Toyota can’t force arbitration in sudden unintended acceleration cases, judge rules

Toyota can’t force arbitration of economic-loss claims filed by plaintiffs who allege the carmaker’s sudden-unintended-acceleration defects led to diminished market value for their vehicles, U.S. District judge James Selna has ruled.

Arbitration is a nifty tool widely used by big corporations like Toyota to force settlements in consumer cases before they can go to trial. Forced arbitration clauses are often tucked into the fine print of sales contracts, requiring consumers to forfeit their right to sue the company as a precondition of doing business.

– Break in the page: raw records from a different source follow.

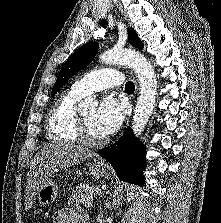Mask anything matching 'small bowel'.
<instances>
[{"instance_id": "c3829d8e", "label": "small bowel", "mask_w": 221, "mask_h": 223, "mask_svg": "<svg viewBox=\"0 0 221 223\" xmlns=\"http://www.w3.org/2000/svg\"><path fill=\"white\" fill-rule=\"evenodd\" d=\"M52 223H89V220L87 215L79 210L62 208L54 214Z\"/></svg>"}]
</instances>
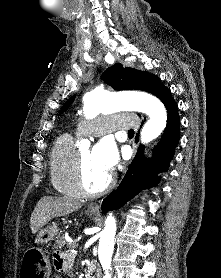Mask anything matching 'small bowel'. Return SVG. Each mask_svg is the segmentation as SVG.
Returning a JSON list of instances; mask_svg holds the SVG:
<instances>
[{
  "instance_id": "obj_1",
  "label": "small bowel",
  "mask_w": 221,
  "mask_h": 278,
  "mask_svg": "<svg viewBox=\"0 0 221 278\" xmlns=\"http://www.w3.org/2000/svg\"><path fill=\"white\" fill-rule=\"evenodd\" d=\"M74 254L71 251L56 252L53 255V263L58 272L52 278H63L71 277L73 275L72 264H73Z\"/></svg>"
}]
</instances>
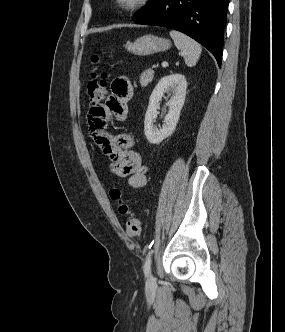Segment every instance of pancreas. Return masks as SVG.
Returning a JSON list of instances; mask_svg holds the SVG:
<instances>
[{"mask_svg": "<svg viewBox=\"0 0 285 332\" xmlns=\"http://www.w3.org/2000/svg\"><path fill=\"white\" fill-rule=\"evenodd\" d=\"M154 72L151 69L144 71L140 76V84L147 86L153 79Z\"/></svg>", "mask_w": 285, "mask_h": 332, "instance_id": "obj_1", "label": "pancreas"}]
</instances>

“Toyota waived any right it may have had to compel arbitration of 15 of the 20 class representatives’ claims,” Judge James Selna tentatively ruled February 24 in his Santa Ana, California courtroom, where he is presiding over multi-district litigation involving sudden unintended acceleration in Toyota vehicles.

Earlier this month he reiterated that decision, saying that Toyota didn’t assert its right to compel arbitration until now, thereby encouraging plaintiffs to pursue costly and time-consuming litigation strategy.

“Toyota acted in a manner inconsistent with any right to compel arbitration,” Judge Selna said. “The resulting prejudice to the class representatives leads the court to find that Toyota waived any right to compel arbitration of the claims asserted by the 15 plaintiffs.”

For the other five cases, “Toyota, as a non-signatory, may not enforce the arbitration agreements found in the plaintiffs’ purchase and lease agreements with Toyota dealers,” Judge Selna said.

Three cases scheduled to be heard next year will serve as bellwether cases, which will help determine how the rest of the litigation will proceed.